|Short Name:||Adam Thebesius|
|Full Name:||Thebesius, Adam, 1596-1652|
Thebesius, Adam, son of Peter Thebes or Phebesius, pastor at Sciffersdorf near Liegnitz in Silesia, was born at Sciffersdorf, Dec. 6, 1596. After studying at the University of Wittenberg (M.A. 1617) he was instituted, on Nov. 24, 1619, as pastor at Mondschütz, near Wohlau, and in 1627 became pastor at Wohlau. Finally, in 1639, he was appointed pastor of Saints Peter and Paul, the principal church in Liegnitz, and in 1642 he also bcame assessor of the consistory. He died at Liegnitz suddenly, after a double stroke of paralysis, on the evening of Dec. 12, 1652. (Koch, iii. 64; S. J. Ehrhardt's Presbyterologie Schlesiens, 1780-89, vol. iv. p. 265, &c.)
Thebesius was a diligent, faithful and popular preacher. He was much tried by family afflictions (his wife and four children predeceased him), and by the misfortunes of these times of war and pestilence. He was crowned as a poet in 1638.
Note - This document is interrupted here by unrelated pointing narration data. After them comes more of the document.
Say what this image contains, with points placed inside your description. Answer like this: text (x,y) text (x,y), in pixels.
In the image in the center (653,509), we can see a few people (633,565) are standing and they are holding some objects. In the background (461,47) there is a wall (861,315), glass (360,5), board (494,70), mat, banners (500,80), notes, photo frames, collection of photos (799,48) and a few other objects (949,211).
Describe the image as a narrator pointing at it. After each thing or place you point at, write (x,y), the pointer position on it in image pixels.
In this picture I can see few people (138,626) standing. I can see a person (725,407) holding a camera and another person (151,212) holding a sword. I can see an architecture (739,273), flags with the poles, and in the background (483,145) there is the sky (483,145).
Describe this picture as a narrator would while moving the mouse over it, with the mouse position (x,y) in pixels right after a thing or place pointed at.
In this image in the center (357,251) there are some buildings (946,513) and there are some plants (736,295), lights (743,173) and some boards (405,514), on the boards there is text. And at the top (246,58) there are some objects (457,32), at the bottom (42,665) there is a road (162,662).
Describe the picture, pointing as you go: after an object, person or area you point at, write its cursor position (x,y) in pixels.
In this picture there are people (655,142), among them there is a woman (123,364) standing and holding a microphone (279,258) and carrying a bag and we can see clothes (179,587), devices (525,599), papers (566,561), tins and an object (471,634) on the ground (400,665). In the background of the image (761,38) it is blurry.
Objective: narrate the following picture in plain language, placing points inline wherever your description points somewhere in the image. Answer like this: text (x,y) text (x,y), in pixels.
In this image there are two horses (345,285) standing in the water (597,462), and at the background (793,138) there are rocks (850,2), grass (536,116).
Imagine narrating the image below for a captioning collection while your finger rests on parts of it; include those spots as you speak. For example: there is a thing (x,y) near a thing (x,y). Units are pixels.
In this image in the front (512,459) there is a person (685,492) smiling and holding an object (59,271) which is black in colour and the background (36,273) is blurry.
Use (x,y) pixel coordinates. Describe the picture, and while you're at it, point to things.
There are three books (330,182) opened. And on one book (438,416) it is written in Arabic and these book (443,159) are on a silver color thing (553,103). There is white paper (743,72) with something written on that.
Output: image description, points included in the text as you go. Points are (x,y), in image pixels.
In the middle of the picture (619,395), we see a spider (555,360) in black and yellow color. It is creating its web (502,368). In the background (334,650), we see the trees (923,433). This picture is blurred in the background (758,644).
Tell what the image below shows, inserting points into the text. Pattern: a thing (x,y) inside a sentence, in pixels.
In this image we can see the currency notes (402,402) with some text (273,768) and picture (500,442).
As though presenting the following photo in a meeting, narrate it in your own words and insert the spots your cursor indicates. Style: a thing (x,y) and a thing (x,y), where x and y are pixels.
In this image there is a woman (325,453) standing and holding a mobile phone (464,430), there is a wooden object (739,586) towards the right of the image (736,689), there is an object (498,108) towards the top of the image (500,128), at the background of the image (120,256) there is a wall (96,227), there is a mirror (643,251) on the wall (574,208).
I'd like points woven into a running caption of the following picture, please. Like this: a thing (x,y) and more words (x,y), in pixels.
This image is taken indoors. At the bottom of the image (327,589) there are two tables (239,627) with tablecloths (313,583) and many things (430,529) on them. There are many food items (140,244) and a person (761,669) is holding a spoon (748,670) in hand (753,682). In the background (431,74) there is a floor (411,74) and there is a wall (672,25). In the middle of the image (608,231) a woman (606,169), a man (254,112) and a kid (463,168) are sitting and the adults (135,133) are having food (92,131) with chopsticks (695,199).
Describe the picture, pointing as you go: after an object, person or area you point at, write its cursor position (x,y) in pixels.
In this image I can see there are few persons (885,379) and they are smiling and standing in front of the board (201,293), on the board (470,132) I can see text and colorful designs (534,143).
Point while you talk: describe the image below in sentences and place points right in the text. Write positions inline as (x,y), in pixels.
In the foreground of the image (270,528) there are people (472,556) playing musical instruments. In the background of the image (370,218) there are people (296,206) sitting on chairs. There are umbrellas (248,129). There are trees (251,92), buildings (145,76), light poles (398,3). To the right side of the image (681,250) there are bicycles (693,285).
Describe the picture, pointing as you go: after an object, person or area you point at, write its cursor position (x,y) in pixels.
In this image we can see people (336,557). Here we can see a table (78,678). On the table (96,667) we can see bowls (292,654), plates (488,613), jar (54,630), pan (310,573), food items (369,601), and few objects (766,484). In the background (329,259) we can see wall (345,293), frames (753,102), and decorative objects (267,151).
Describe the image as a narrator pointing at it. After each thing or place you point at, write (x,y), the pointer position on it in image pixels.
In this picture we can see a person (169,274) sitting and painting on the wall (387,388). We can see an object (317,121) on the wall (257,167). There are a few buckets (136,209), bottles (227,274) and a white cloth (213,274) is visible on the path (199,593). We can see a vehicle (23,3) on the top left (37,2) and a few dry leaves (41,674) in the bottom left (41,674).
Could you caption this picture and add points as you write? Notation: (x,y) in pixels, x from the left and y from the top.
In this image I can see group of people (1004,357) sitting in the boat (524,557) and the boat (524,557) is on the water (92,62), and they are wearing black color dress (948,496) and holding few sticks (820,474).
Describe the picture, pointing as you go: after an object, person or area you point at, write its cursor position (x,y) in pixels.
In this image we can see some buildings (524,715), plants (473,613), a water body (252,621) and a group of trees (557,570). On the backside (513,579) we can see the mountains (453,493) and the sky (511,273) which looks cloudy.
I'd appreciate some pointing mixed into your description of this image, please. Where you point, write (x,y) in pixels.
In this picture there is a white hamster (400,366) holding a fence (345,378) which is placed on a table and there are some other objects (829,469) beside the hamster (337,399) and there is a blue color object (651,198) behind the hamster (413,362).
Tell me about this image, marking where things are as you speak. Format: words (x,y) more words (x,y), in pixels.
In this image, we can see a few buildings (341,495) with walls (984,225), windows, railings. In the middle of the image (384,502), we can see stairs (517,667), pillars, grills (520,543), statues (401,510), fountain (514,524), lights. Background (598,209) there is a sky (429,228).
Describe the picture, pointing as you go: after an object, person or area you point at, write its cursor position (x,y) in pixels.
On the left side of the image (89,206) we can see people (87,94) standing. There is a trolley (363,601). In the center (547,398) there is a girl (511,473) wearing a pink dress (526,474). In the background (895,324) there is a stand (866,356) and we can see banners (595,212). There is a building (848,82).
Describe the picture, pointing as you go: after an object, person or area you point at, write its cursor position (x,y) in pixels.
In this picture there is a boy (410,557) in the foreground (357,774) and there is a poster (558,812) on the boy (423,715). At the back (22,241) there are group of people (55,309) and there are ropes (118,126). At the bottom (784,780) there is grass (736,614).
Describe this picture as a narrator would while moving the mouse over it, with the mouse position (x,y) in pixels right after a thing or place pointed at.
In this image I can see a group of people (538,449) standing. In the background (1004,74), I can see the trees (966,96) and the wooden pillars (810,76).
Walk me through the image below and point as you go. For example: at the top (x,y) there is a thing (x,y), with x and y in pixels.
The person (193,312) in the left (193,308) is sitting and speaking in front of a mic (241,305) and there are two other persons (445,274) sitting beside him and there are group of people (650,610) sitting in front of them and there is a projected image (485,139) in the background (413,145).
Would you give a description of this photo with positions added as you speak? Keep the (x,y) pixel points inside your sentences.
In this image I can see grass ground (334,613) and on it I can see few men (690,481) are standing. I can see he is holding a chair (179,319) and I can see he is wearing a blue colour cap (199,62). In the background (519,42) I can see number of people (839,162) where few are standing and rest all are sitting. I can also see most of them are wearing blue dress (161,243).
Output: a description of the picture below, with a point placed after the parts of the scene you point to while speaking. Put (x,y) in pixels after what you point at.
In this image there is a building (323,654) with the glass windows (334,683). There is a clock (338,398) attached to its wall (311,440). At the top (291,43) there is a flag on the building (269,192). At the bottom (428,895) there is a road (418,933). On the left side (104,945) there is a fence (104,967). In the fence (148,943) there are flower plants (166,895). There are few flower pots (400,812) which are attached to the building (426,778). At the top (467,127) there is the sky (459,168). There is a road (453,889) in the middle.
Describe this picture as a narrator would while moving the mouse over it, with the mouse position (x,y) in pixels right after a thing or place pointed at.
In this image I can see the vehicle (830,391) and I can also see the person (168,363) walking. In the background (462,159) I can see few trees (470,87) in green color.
Mützell, 1858, prints two pieces as his. One of these, which, according to Koch, outweighs all his other poetical productions is:—
Su grosser Schmerzensmann. Passiontide. This appears in Martin Janus's Passionate melicum, Gorlitz, 1663 [Wernigerode Library], No. 239, in 7 stanzas of 8 lines, marked as by “M. Adam Thebesius." Included in Mützell, 1858, No. 318, and in the Berlin Geistliche Lieder, ed. 1863, No. 224. Translated as “Thou Man of Sorrows, hail! "This is a good translation of st. i.. iv., vii., by A. T. Russell, as No. 89 in his Psalms & Hymns, 1851. [Rev. James Mearns, M.A.]